2. Amelia B. Edwards  -The Phantom Coach
from The Phantom Coach

3. Karl Edward Wagner -Undertow
From Night Winds

4. Chet Williamson -Jabbie Welsh
From Figures in Rain

5. Brian Lumley -The Fairground Horror
From The Taint and Other Novellas

6. William Hope Hodgson -A Tropical Horror
From The Centipede Press Library of Weird Fiction

7. Gene Wolfe-Lord of the Land
From Cthulhu 2000

8. H.P. Lovecraft-The Shunned House
From The Best of H.P. Lovecraft

9. William Meikle-The Keeper of the Gate
From Dark Rites of Cthulhu

10. Kealan Patrick Burke-Someone to Carve the Pumpkins
From Dead Leaves

11. Ed Gorman-Angie
From Scream Queen and other Tales of Menace

12. Stephen King-The Monkey
From Skeleton Crew

13. Ramsey Campbell-The Show Goes On
From DAW Year's Best Horror Vol XI


Eric Ladd said...

Charles, do you ever write horror short stories of your own?

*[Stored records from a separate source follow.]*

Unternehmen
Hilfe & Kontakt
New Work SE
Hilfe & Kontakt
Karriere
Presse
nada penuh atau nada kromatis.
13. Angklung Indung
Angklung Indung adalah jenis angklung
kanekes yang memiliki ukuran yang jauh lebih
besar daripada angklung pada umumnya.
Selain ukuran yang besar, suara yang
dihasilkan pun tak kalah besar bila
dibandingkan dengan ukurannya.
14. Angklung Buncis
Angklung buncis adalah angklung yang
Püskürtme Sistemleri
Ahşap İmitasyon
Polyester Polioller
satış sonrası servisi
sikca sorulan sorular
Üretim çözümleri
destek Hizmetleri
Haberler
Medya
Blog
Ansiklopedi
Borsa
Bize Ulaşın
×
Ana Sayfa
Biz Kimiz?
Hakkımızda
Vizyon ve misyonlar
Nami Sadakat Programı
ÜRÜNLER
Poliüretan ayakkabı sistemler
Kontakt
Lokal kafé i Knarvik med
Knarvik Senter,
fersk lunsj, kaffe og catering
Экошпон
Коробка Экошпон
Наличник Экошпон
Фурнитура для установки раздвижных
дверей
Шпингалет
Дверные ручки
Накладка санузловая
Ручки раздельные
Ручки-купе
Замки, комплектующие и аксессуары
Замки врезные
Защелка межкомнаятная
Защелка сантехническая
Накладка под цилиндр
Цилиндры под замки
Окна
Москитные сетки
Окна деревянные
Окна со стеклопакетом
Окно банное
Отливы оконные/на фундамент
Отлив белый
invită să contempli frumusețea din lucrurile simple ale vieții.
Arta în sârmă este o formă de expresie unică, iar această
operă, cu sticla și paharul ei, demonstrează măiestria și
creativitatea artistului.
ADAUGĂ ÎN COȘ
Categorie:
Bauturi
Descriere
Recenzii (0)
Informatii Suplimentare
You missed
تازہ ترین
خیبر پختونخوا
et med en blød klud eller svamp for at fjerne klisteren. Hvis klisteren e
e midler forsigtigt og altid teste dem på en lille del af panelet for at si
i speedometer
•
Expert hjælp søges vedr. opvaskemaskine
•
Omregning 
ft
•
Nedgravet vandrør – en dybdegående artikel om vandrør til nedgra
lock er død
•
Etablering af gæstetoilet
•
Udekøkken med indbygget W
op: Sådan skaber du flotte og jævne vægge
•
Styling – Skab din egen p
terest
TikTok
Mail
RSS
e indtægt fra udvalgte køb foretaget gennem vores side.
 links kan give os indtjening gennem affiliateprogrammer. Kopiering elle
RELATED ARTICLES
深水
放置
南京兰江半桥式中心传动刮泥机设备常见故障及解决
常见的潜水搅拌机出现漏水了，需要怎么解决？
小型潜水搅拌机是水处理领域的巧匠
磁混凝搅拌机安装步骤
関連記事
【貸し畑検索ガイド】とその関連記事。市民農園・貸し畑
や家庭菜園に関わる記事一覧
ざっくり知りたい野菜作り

Charles R. Rutledge said...

Eric, yes, I've appeared in a couple of anthologies. Most recent was in CARNACKI: THE NEW ADVENTURES.

Keith West said...

I've read a few of these and have copies of a number of the others. I need to try to fit one or two in with what I've selected for the season.

Charles R. Rutledge said...

I'd like to see your list. Keith.

Keith West said...

My approach is a little different than yours in that I'm going to look at novels and anthologies as well as individual stories, as many as I can. Some will be rereads and others will be new. I hesitate to name too many names because I don't want life to happen and not get to them.

I'm going to be blogging across multiple blogs. My own, of course, will have most of the content. In a way I've already started with reviews of Lansdale's Bleeding Shadows and Priest's Maplecroft. Bradbury was a big influence on me, so I'll be focusing a lot on him. There will be some Robert E. Howard tales as well.

At Black Gate, I'll look at one or two of the Lovecraft titles in the BAF series.

Finally, I post every other week at Amazing Stories, with a focus on independent and small press publishing. There's a set of horror novels by a couple of guys named Rutledge and Moore I've been wanting to try. I'll review the first one at Amazing Stories, since the traffic is higher than on my blog. If I can work in the second before Halloween, I'll review it at Adventures Fantastic.

Paul R. McNamee said...

Great list, as always.

Also, readers can double-dip via The Mammoth Book of Frankenstein because "Undertow" appears in there, too.

Charles R. Rutledge said...

I'd forgotten that, Paul. That is cool.